Bounding box coordinate data -
# # # #

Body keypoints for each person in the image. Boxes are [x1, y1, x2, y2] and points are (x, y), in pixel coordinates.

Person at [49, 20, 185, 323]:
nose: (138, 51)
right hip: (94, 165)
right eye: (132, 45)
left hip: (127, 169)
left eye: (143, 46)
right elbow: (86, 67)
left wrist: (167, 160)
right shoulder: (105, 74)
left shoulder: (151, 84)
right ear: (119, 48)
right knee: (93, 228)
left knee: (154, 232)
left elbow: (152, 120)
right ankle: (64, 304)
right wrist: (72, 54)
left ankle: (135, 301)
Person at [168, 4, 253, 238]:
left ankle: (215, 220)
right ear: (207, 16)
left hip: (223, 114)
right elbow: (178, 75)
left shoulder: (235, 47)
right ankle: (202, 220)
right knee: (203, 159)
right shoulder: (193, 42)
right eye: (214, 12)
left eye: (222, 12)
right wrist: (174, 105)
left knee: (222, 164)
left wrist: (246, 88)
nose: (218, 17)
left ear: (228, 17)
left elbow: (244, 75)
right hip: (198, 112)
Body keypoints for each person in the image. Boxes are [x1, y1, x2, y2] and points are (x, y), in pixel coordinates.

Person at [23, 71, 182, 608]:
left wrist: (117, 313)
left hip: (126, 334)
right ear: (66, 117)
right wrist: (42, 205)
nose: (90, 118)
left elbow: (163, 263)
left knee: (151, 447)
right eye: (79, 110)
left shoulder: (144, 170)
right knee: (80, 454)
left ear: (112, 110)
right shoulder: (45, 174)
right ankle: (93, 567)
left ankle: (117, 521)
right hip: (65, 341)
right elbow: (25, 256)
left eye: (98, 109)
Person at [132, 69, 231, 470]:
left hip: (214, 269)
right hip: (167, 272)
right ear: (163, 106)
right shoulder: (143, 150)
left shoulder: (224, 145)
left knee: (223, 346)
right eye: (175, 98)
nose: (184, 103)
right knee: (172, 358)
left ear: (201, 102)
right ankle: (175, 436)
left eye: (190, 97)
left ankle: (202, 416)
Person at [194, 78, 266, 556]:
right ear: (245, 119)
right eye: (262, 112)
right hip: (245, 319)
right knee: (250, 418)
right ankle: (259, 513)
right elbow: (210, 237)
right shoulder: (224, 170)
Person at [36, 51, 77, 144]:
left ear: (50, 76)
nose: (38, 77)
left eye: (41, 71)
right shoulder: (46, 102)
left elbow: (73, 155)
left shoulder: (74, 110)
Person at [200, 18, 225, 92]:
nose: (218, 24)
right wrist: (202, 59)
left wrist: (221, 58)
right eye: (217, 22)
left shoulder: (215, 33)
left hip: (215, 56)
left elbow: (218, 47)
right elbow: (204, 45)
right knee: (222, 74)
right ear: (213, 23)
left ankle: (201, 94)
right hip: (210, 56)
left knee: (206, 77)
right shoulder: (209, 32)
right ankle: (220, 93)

# # # #

Would you set down every entry again, exactly?

Body keypoints for each person in the image. Boxes are [x1, y1, x2, y2] and points are (x, y), in pixel coordinates.

Person at [49, 20, 185, 323]:
nose: (138, 51)
right hip: (94, 165)
right eye: (132, 45)
left hip: (127, 169)
left eye: (143, 46)
right elbow: (86, 67)
left wrist: (167, 160)
right shoulder: (105, 74)
left shoulder: (151, 84)
right ear: (119, 48)
right knee: (93, 228)
left knee: (154, 232)
left elbow: (152, 120)
right ankle: (64, 304)
right wrist: (72, 54)
left ankle: (135, 301)
Person at [168, 4, 253, 238]:
left ankle: (215, 220)
right ear: (207, 16)
left hip: (223, 114)
right elbow: (178, 75)
left shoulder: (235, 47)
right ankle: (202, 220)
right knee: (203, 159)
right shoulder: (193, 42)
right eye: (214, 12)
left eye: (222, 12)
right wrist: (174, 105)
left knee: (222, 164)
left wrist: (246, 88)
nose: (218, 17)
left ear: (228, 17)
left elbow: (244, 75)
right hip: (198, 112)
Body keypoints for each person in the image. Boxes are [x1, y1, x2, y2] and points are (x, y), in pixel coordinates.

Person at [23, 71, 182, 608]:
left wrist: (117, 313)
left hip: (126, 334)
right ear: (66, 117)
right wrist: (42, 205)
nose: (90, 118)
left elbow: (163, 263)
left knee: (151, 447)
right eye: (79, 110)
left shoulder: (144, 170)
right knee: (80, 454)
left ear: (112, 110)
right shoulder: (45, 174)
right ankle: (93, 567)
left ankle: (117, 521)
right hip: (65, 341)
right elbow: (25, 256)
left eye: (98, 109)
Person at [132, 69, 231, 470]:
left hip: (214, 269)
right hip: (167, 272)
right ear: (163, 106)
right shoulder: (143, 150)
left shoulder: (224, 145)
left knee: (223, 346)
right eye: (175, 98)
nose: (184, 103)
right knee: (172, 358)
left ear: (201, 102)
right ankle: (175, 436)
left eye: (190, 97)
left ankle: (202, 416)
Person at [194, 78, 266, 556]:
right ear: (245, 119)
right eye: (262, 112)
right hip: (245, 319)
right knee: (250, 418)
right ankle: (259, 513)
right elbow: (210, 237)
right shoulder: (224, 170)
Person at [36, 51, 77, 144]:
left ear: (50, 76)
nose: (38, 77)
left eye: (41, 71)
right shoulder: (46, 102)
left elbow: (73, 155)
left shoulder: (74, 110)
Person at [200, 18, 225, 92]:
nose: (218, 24)
right wrist: (202, 59)
left wrist: (221, 58)
right eye: (217, 22)
left shoulder: (215, 33)
left hip: (215, 56)
left elbow: (218, 47)
right elbow: (204, 45)
right knee: (222, 74)
right ear: (213, 23)
left ankle: (201, 94)
right hip: (210, 56)
left knee: (206, 77)
right shoulder: (209, 32)
right ankle: (220, 93)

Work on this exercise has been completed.